Prof. Harry Lewis: Harvard Stops Offering (Information About) Easy Courses
Harry Lewis '68, former Dean of Harvard College and current DUS of Computer Science, gets right down to business ripping Dean Harris a new -- I mean, offering insight from his unique background and experience:
Since when does a university decide what information to provide students based on our institutional judgment of whether they are likely to use it well or badly? Our entire purpose is to teach students how to use information, not to curate it for them so they won't misuse it.
...
Imagine if the librarians or the health service started to go down the road toward curating information we feared people might misuse.
And the money quote:All of which gets us back to first principles. If the worry is that too many students are opting to take easy courses, why don't we try teaching fewer easy courses? That would seem to be educationally more constructive than managing the information about them.
...
Today again, if there are any calls to the faculty to stop teaching easy courses, I haven't heard them. ... Not one word has been whispered to the faculty at large that we are being too soft on our students, and we shouldn't be trolling for enrollments by lightening our workload.
With all our discussions about honor this year, wouldn't it have been more honorable to call on the faculty to stop teaching easy courses than to pretend we could prevent students from finding out about them?
Connor Harris '16: Regarding recently announced changes to the Q guide
In an open letter to Dean Harris, my friend and classmate Connor doesn't hesitate to speak truth to power, explaining not only why difficulty ratings are necessary, but also other ways that the Committee might address their race-to-the-bottom concerns:
A few other students and I are working with the Committee on General Education in their review of the Gen Ed program, where the problems identified by the faculty seem the most severe.

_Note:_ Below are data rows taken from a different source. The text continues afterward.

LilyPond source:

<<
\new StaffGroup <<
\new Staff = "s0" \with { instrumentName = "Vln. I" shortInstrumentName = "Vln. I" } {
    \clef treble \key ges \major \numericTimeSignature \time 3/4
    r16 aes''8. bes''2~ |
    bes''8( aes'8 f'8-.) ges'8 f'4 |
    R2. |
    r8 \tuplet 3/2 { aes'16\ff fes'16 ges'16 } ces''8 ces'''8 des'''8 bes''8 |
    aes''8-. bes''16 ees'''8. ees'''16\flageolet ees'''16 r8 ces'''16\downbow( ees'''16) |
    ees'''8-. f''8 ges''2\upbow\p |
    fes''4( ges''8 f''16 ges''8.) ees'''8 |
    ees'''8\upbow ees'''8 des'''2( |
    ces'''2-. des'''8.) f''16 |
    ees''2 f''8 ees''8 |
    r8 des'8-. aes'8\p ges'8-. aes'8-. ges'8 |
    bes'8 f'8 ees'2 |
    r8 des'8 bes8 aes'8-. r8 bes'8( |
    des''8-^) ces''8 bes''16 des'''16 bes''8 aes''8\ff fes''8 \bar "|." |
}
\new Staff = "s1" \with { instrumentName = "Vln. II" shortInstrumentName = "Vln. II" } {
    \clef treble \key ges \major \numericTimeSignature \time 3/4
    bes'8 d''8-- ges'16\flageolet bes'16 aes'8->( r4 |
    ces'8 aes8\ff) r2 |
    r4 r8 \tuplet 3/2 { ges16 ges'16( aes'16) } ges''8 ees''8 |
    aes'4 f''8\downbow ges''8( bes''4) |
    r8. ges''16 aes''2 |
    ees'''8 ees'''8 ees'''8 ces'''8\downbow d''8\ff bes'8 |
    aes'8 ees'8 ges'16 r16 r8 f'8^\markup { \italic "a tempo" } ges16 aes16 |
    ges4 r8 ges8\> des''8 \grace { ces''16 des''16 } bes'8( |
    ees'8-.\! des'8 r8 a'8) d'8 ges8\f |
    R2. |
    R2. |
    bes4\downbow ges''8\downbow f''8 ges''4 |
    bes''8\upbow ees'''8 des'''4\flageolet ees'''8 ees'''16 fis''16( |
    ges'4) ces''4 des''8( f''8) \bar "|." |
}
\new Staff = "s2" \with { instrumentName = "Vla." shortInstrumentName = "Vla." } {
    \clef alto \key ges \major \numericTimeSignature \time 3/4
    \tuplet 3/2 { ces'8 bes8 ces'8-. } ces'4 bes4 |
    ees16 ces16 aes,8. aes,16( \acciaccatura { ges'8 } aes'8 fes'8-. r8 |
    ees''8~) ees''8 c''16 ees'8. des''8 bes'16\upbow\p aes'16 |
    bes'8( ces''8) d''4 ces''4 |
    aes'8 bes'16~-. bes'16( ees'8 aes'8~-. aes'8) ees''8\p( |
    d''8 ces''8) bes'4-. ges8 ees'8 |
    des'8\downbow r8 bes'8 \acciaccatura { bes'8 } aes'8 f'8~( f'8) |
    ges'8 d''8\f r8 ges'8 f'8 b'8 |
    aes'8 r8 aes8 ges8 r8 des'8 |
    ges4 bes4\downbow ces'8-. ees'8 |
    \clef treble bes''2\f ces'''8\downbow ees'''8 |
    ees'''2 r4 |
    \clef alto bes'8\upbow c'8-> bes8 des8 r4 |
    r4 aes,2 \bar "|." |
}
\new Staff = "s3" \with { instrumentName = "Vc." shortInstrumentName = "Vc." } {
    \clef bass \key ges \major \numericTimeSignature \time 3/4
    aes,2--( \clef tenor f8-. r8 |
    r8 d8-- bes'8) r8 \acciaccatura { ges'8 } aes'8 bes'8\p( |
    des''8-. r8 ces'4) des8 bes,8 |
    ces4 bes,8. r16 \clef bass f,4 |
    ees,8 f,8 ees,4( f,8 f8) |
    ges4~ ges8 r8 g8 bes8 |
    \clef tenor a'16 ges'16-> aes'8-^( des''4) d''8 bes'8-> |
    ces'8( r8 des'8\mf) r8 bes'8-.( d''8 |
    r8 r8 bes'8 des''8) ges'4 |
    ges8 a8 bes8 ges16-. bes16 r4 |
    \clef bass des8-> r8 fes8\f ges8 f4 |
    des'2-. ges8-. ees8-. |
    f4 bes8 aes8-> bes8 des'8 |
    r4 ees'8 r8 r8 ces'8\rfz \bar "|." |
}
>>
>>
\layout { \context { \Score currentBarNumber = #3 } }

We have discussed the ways in which the current program promotes low standards; we have also mooted several possible reforms of the program which would obviate students' incentives to find the easiest courses.
I believe that fixes like these, understanding why students look for the least demanding courses and designing curricular changes to guide them otherwise, would be optimal. Leaving in place a curricular design that encourages students to search for the least rigorous courses in certain departments, only to set up roadblocks to that search, will make students hostile to the administration; given the number of e-mails asking about the most painless ways to fulfill Gen Ed requirements that I have received over large mailing lists, I doubt that it will stop them from finding the least rigorous courses if they so desire.
Satire V: In Streamlining Bid, Dean Jay Harris Announces Removal of Course Titles from Q Guide
As usual, Harvard's only actually-funny satire magazine gets it spot-on:
Cambridge, MA — As part of a broader effort to "make the Q a more accurate, sophisticated, and helpful mechanism for learning about and choosing courses," Dean Jay Harris today announced that course titles would no longer be included in the Q Guide. The announcement was buried in the middle of a longer speech on the impact of Harvard’s yard fertilizer choices on matriculation rates. The decision to change the system was made in September, but the formal announcement had been delayed until the Faculty Council felt it was appropriate.
The fact that anyone who could possibly be impacted in any way by this decision would be off campus during the announcement was "not a factor in our decision-making," according to a spokesperson for Dean Harris.